The usual response to falling oil prices would be for OPEC (Organisation for Petroleum Exporting Countries) to reduce supply, however in their latest biennial meeting countries failed to reach agreement to cap output, leading to a further fall in prices. The OPEC countries are hugely dependent on oil and in the absence of an OPEC agreement they are under pressure to increase supply in order to maintain their economies.
Iran is also suggesting they will increase production when sanctions are lifted, which is expected to lead to further falls in oil. However, if oil prices drop too far it could prompt a sharp reaction from OPEC countries to cut supply and force prices up to prevent their own economies collapsing.
It seems inevitable that OPEC countries will act to raise prices at some point, but the timing is unclear. OPEC have stated that oil prices will reach $70 per barrel by 2020, twice their current level but still below a sustainable price for many oil producing countries. Another upward pressure is the ongoing instability in the Middle East and Libya. The consensus view is that oil prices will increase during 2016, but predictions of when and how much vary widely.

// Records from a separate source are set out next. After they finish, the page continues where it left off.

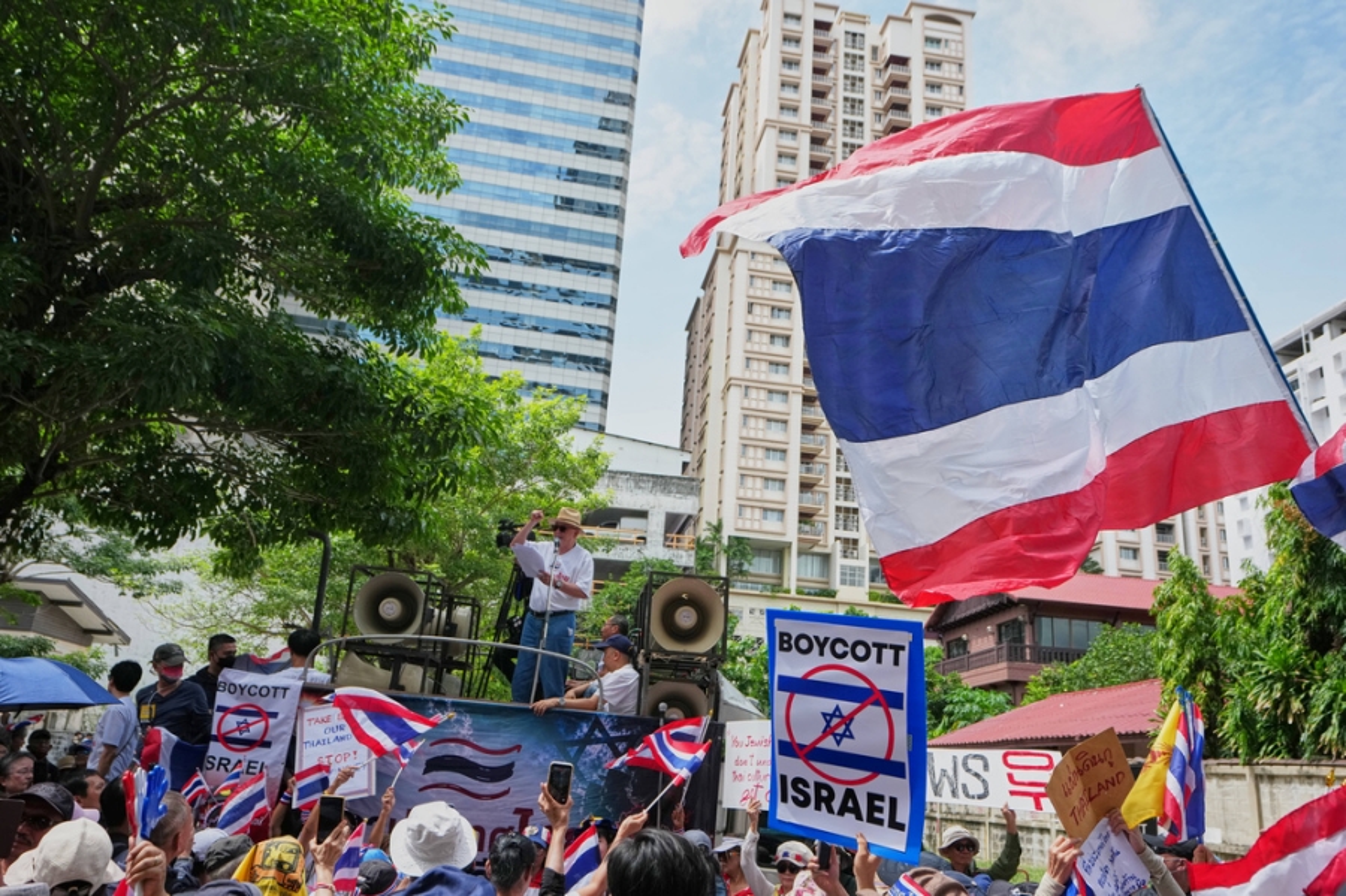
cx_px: 673
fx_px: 1009
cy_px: 448
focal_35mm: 27
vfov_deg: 47.9
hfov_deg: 67.4
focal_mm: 27
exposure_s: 1/2000
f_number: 5
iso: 640
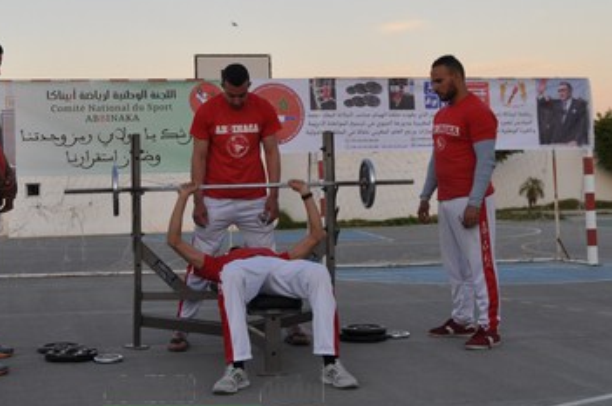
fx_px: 1068
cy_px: 142
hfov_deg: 31.8
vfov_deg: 21.5
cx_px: 214
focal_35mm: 63
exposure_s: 1/125
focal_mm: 23
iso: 250
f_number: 5.6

However most of the cost of fuel in the UK is down to fuel duty and VAT. Currently this stands at approximately 75p per litre. Fuel duty is expected to rise by 2p from April 2016 for the first time in four years.

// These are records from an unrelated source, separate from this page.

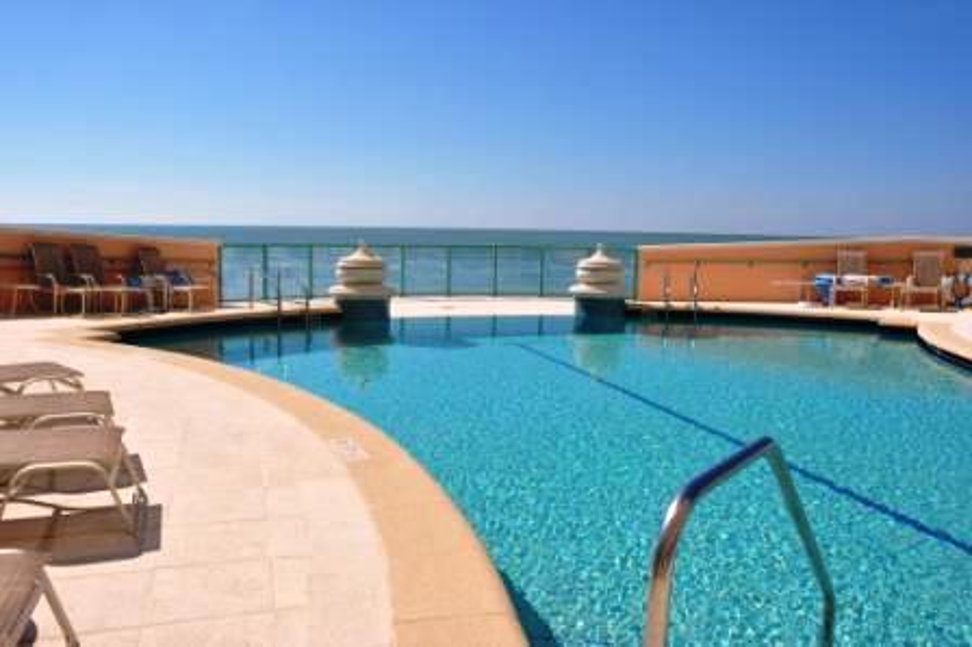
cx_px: 486
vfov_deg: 41.7
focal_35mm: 32
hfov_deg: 59.5
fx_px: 850
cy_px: 324
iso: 200
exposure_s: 1/400
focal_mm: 21
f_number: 10
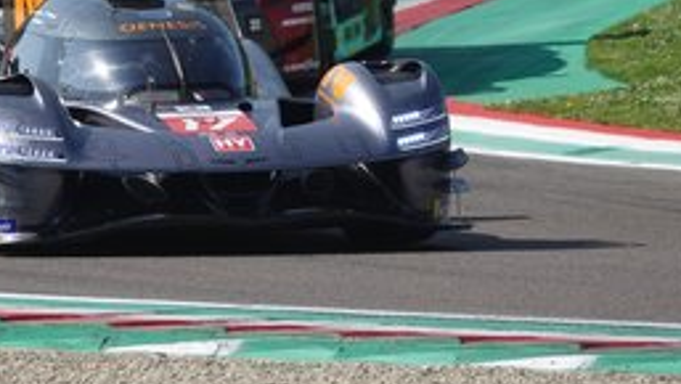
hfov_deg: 2.1
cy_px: 140
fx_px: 18577
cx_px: 188
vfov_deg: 1.2
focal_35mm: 1028
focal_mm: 205.6
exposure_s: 1/800
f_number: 4
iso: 100
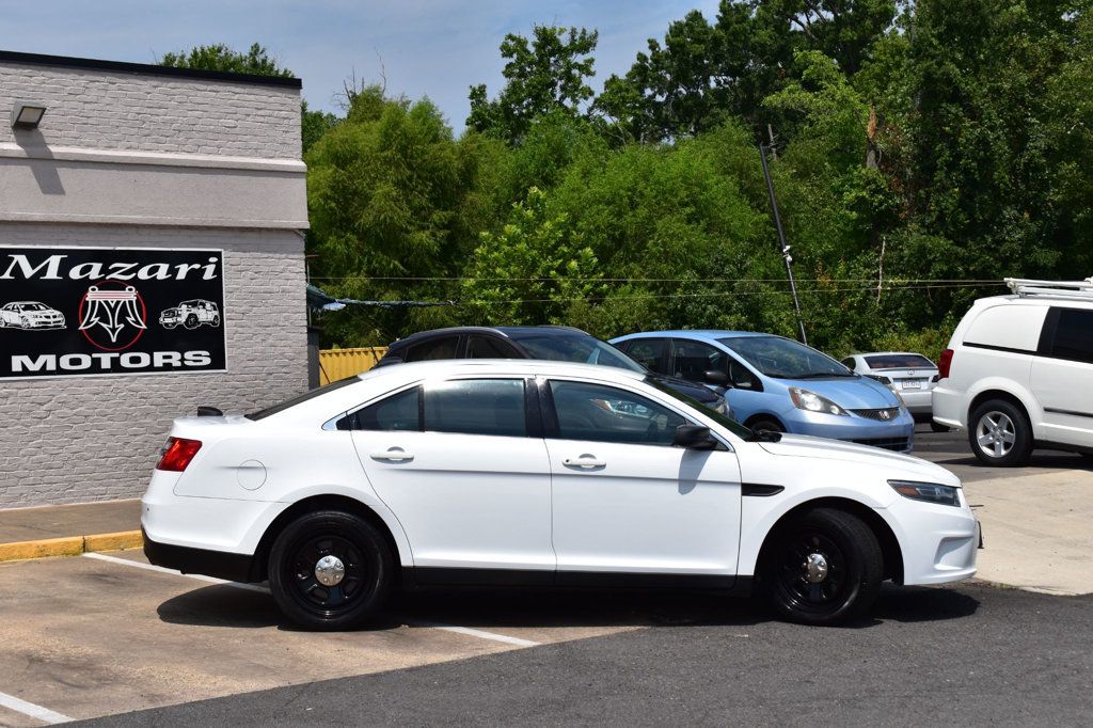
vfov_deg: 23.8
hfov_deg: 35.1
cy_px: 364
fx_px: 1730
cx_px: 546
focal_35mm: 57
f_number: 11
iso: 200
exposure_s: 1/500
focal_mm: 38
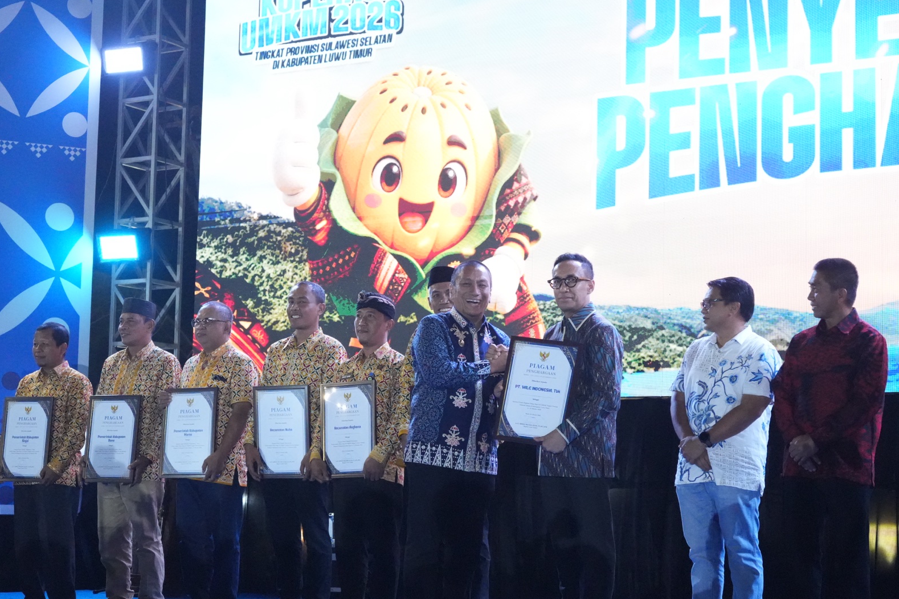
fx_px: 1823
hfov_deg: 27.7
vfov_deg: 18.7
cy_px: 307
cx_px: 489
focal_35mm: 73
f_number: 5.6
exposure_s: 1/500
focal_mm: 60
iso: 16000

Despite the falling prices making fuel look cheap, the UK diesel price is still the highest in the EU and the UK retail price for petrol ranks third highest in the EU behind Italy and Norway. Again mainly due to the differing rates of fuel duty and subsidy in the various countries.
Falling oil and fuel prices have wider impacts on inflation levels and interest rates. Continuing low oil prices have a downward pressure on inflation. As the Bank of England is tasked with maintaining inflation at 2% they are unlikely to increase base rates until there are positive signs of inflation,which could mean low base rates continuing well into 2016, if not almost 2017.